A database generally comprises a plurality of records for storing information on some topic. For example, a database may have records for each city in the United States. Each record of a database generally comprises a predetermined number of fields. In general, each record has the same distribution of fields as other records. Each field contains information on a particular aspect of the objects of the database. For example, the database of cities in the United States may have a field containing the population of each city. Additionally, the database may have a field for indicating the state which contains the city in question. Some fields in a database may have values that range in a continuum of values, e.g., the population of the city. Other fields in a database may have values which range in a set of predetermined values, e.g., the state in which the city is located.
One common form for representing the records in a database is the relational database format. The relational database comprises a table having rows and columns. Each row represent a particular record, and each column row represents a data field. All rows share the same columns and type of information. The above example database of cities may be formulated into a relational database. In such a database, each row might represent a city and the relational database would have a row for every city of interest. The relational database might include columns for storing the name of the city, the county in which it is located, the state in which the county is located, and the population of the city.

EXCERPTED RECORDS

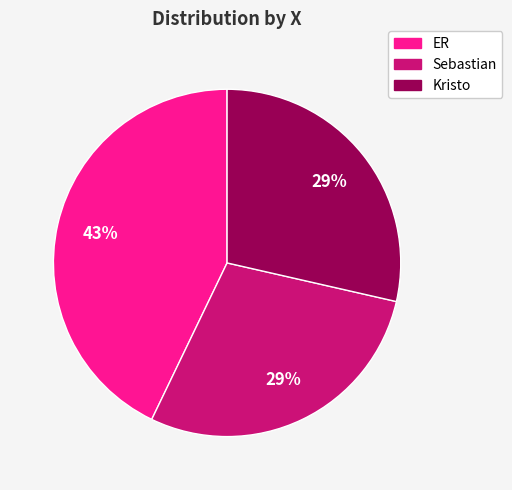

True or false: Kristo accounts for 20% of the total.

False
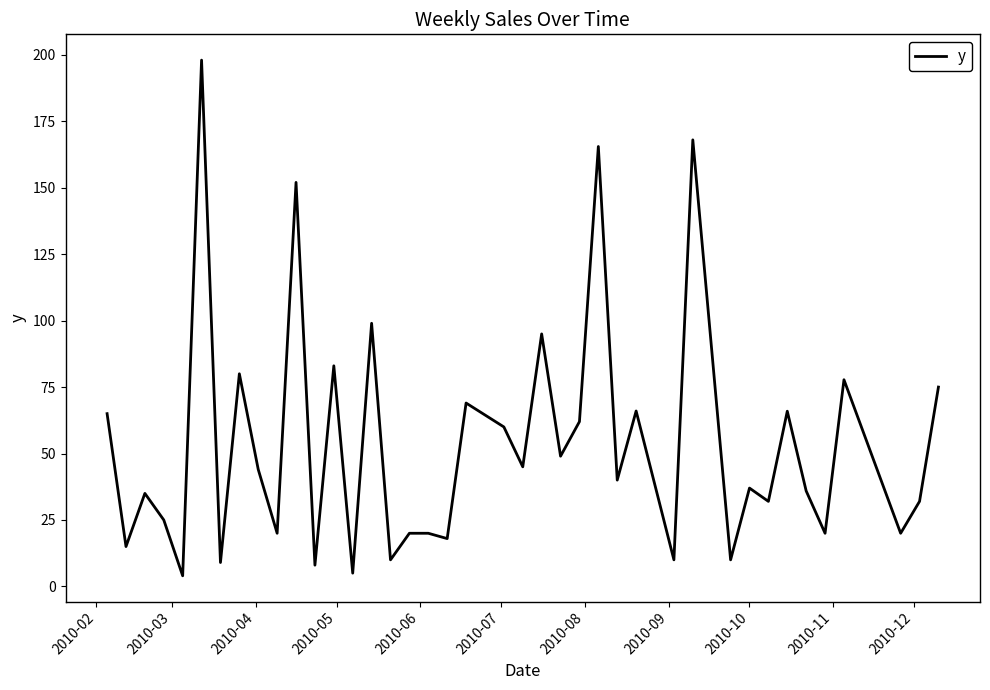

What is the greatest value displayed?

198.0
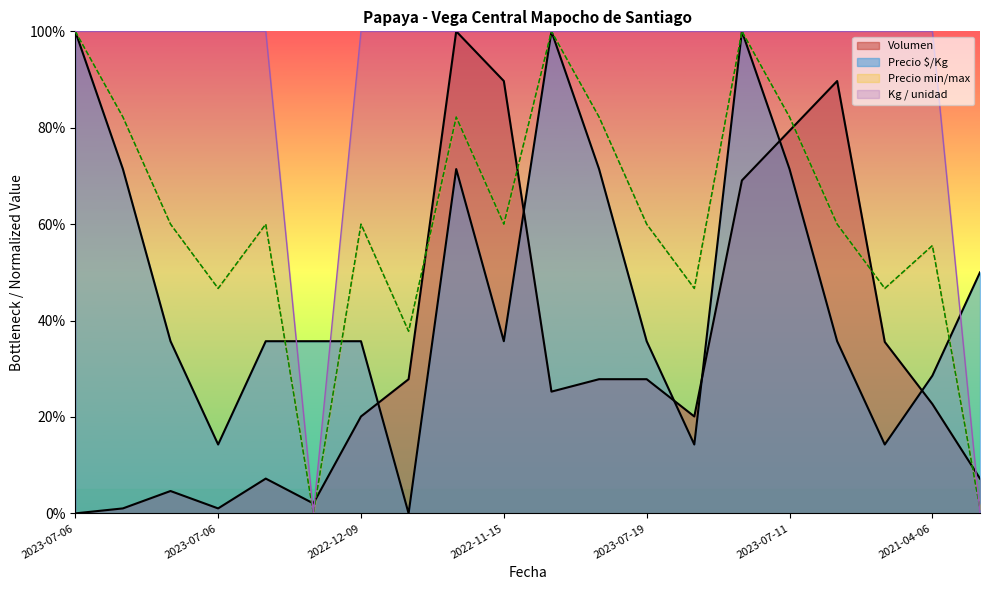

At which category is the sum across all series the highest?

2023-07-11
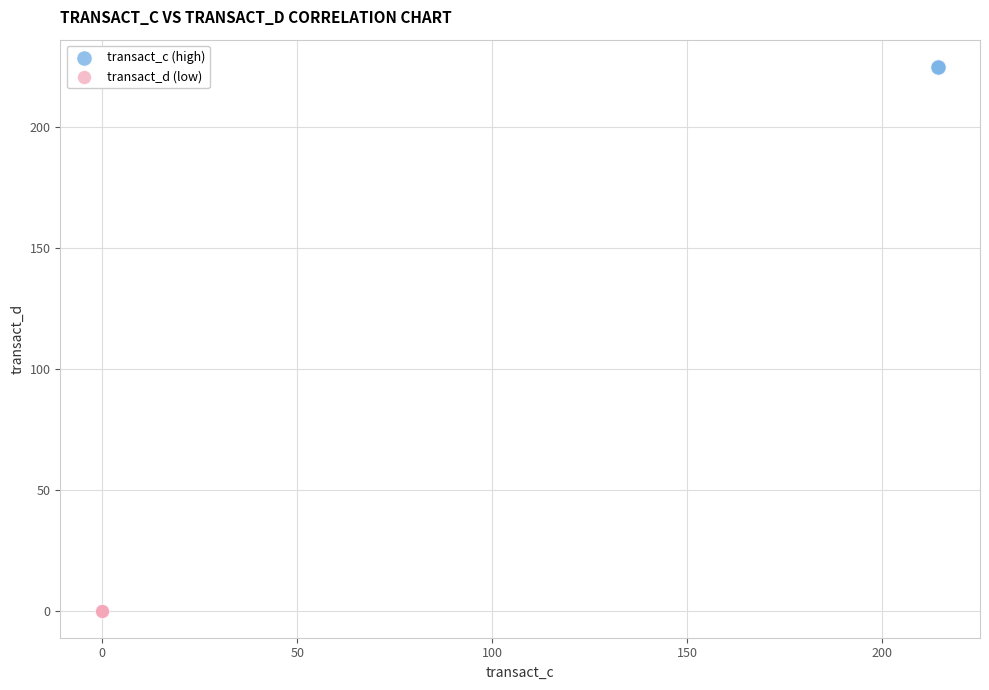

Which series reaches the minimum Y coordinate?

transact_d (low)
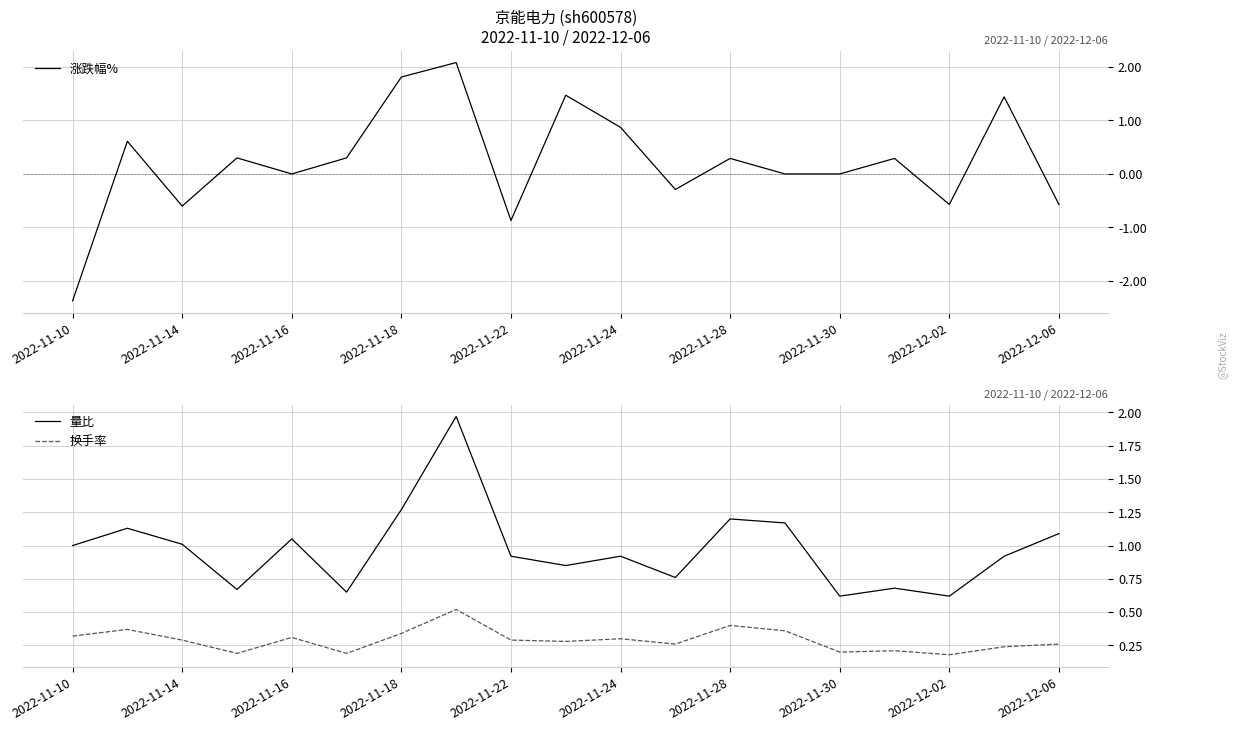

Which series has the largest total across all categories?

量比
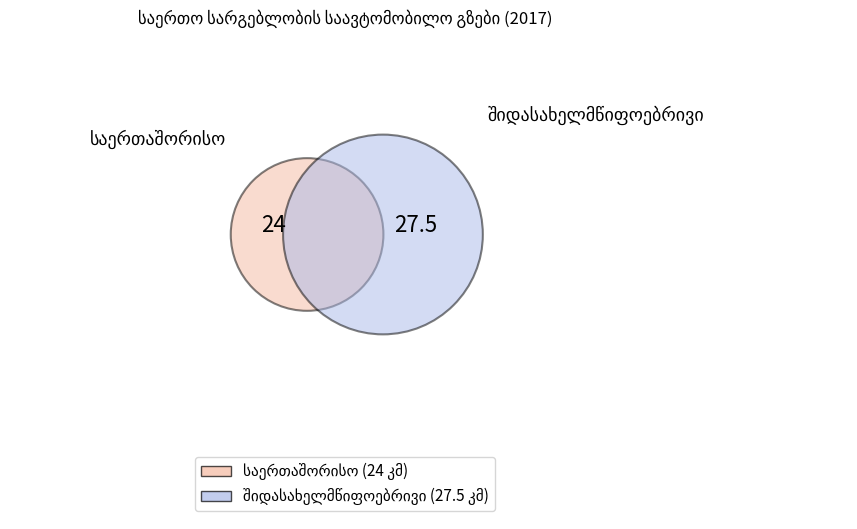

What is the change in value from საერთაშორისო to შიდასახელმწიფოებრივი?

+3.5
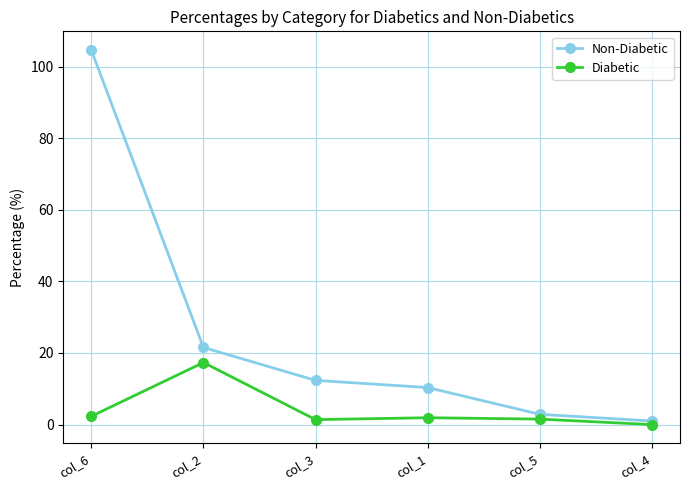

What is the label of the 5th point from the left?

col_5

QUESTIONS
[a] Output everything in the passage on databases from "One common form" down to "and the population of the city.".
[b] Answer these questions using the passage on databases.
(i) In the example database, there is a record for each of what?
(ii) In the relational database format, what does each row represent?
(iii) Which field is given as an example of values that range in a continuum?
The material above comes from a separate source from the passage on databases.

ANSWERS PER TASK
[a]
One common form for representing the records in a database is the relational database format. The relational database comprises a table having rows and columns. Each row represent a particular record, and each column row represents a data field. All rows share the same columns and type of information. The above example database of cities may be formulated into a relational database. In such a database, each row might represent a city and the relational database would have a row for every city of interest. The relational database might include columns for storing the name of the city, the county in which it is located, the state in which the county is located, and the population of the city.

[b]
(i) Each city in the United States.
(ii) A particular record.
(iii) The population of the city.